Enough ranting about the journey. Oh, except that for some reason I've got horrendous jet lag. I seemed to recover very easily in September, whereas now for the past two nights I've not been able to sleep before 5am. No fun at all. Today I got up at 9 and spend a busy, active day so I hope I can sleep tonight at a more reasonable time.

For Christmas I received an iPod touch from Mam and Da (my first apple product, welcome to the dark side etc. and it's also why I was annoyed at there not being USB ports on the plane) and so I've been using it to take photos of everything including Nicole and mines' day trip today.

We went to Ikebukuro, a place two stops north of us which is my favourite place to go shopping. There's a massive shopping centre called Sunshine City with loads of clothes shops, restaurants, a planetarium, an aquarium, a viewing deck and, our destination today; Namco Namjatown.

Namjatown is is a bit like a theme park but more focused on the themes than on rides. It has different areas, there's a scary bit where you hunt for ghosts, a bit with loads of fortune telling machines that I mistook for purikura booths. But what drew us to Namjatown were the gyoza and ice cream areas.
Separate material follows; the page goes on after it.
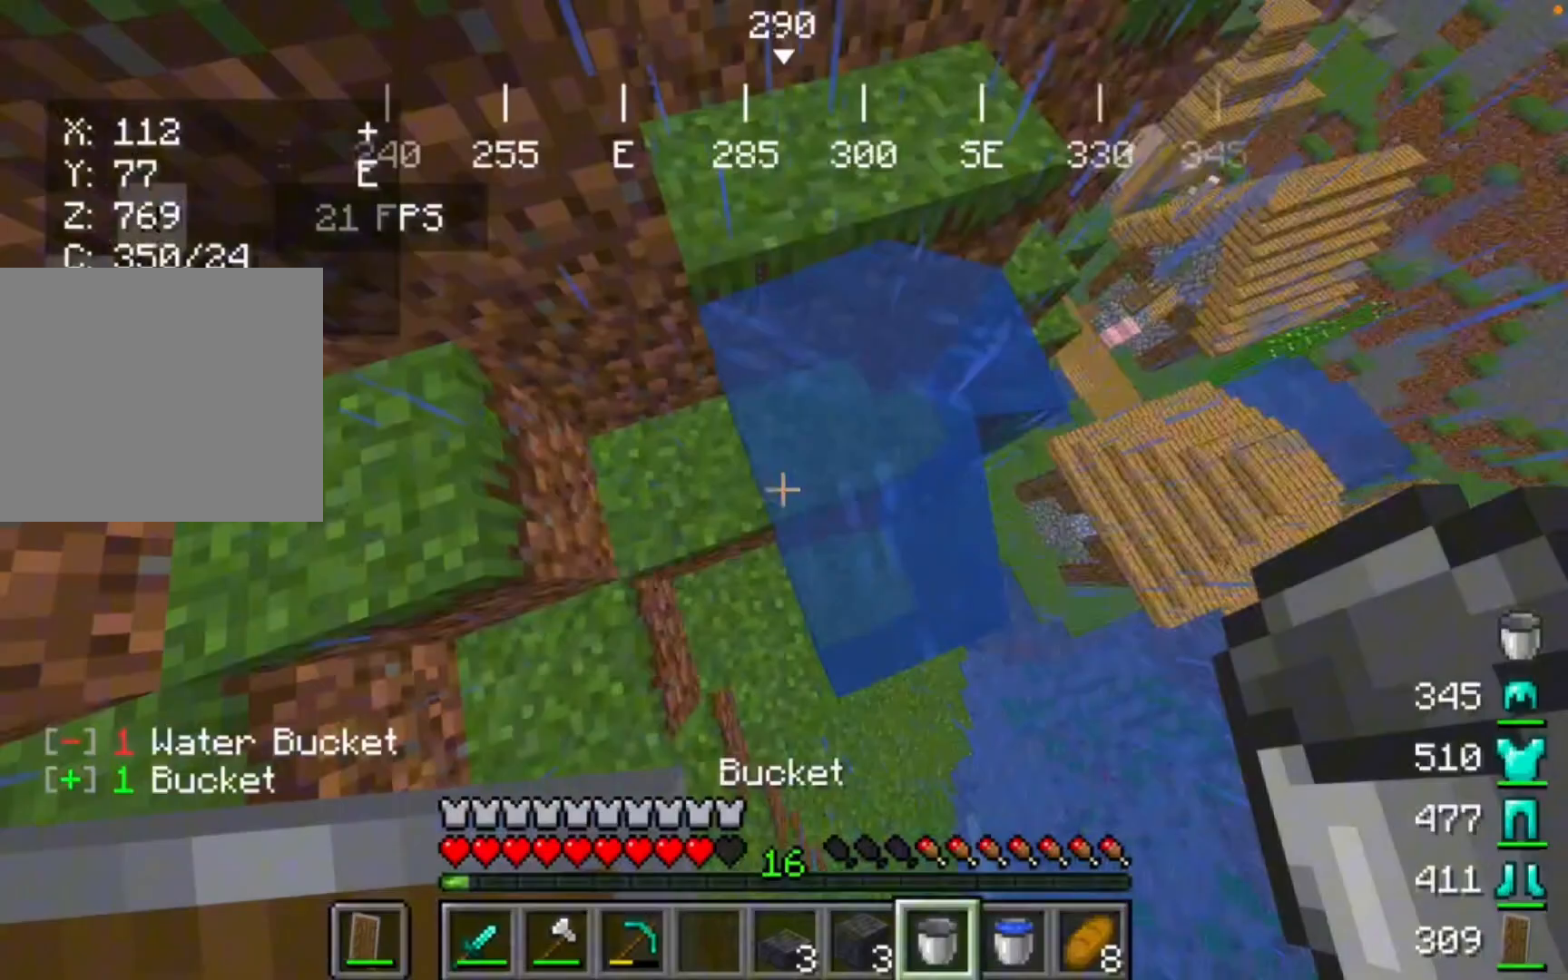
{"keys": [], "mouse": [], "events": [[67, "mouse_right", "down"], [100, "mouse_right", "up"]]}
First we went to the gyoza area. If you don't already know, gyoza are dumplings and really really tasty. In the gyoza area it was made to look like a market with stalls selling different types of gyoza. Each with huge queues and baffling menus. I ended up with some pretty standard but very tasty gyoza.

 

Then we moved from gyoza to ice cream. The ice cream area also had lots of stalls but in the centre of it was an ice cream shop which was fascinating. I'd never seen (or heard) of such bizarre flavours. I wanted to try them all but I didn't want a whole tub so I didn't get to taste any really weird ones. Here's some of the weirdest:

  • Potato
  • Cream cheese
  • Squid ink
  • Seaweed
  • Shark's fin
  • Shark's fin and noodle
  • Garlic - 'Dracula'
  • Garlic and mint - 'Cool Dracula'
  • Fried noodle
  • Caviare
  • Silk
  • Viper
  • Charcoal
  • Chicken
  • Miso
  • Wasabi
  • Chips
  • Tomato
  • Sweet potato
  • Egg
  • Whisky
  • Brandy
  • Sake
  • Beer
  • Hot Spring (???)
Seriously baffling flavours. We didn't buy any of the weird ones because you had to buy a whole (but small) tub of it when all we wanted was a little taste and we had no way to get them home without them melting. Most of them were 350-450yen (£2.70-3.40) but some like the caviare and the viper were 1050yen (£8)! Instead we bought a tub each to eat at the time - I chose matcha and tiramasu flavours (they love tiramasu here) and Nicole bought black sesame and yuzu (according to wikipedia it's some sort of Asian citrus fruit). Yum yum yum.


While we were in Namjatown we also visited the scary part to go on a ride. We queued about 20 mins for what we thought was a haunted house ride. We got to the front of the queue we were handed a bizarre red head with a white face and weird little crab legs coming out the bottom. It's difficult to describe but it was a bizarre little thing. It was on a strap we had to put around our neck. The woman tried to explain in a little English what we were meant to do (which was kind of her) although our explanation was considerably shorter than the one she gave everyone else in Japanese. Basically there were a series of photo booths where we had out photo taken (the crab head thing activated the booth) and then we had things jump out at us, like a normal haunted house. Then we would be shown the (unflattering) photo and we'd have another photo taken and then move on. We thought we'd got the hang of it until the last booth, we sat down and when it look our photo the seat jolted down and lights flashed and there was a scary noise. Trust me, it was scary. That was then end of the experience and we were handed a copy of the last photo:


What a great photo!

So after that we tried to leave Namjatown but got horrendously lost. Here's some pretty photos I took on the way out:


Chocolate sushi

Chocolate egg.

Chocolate, white chocolate, strawberry and matcha fountains.

And that was that.

Oh, and in other news - I've discovered why the buildings around here play a noise at 4.30pm (and in summer 6.00pm) - it's to tell children it's going to get dark soon and to head home. Cute.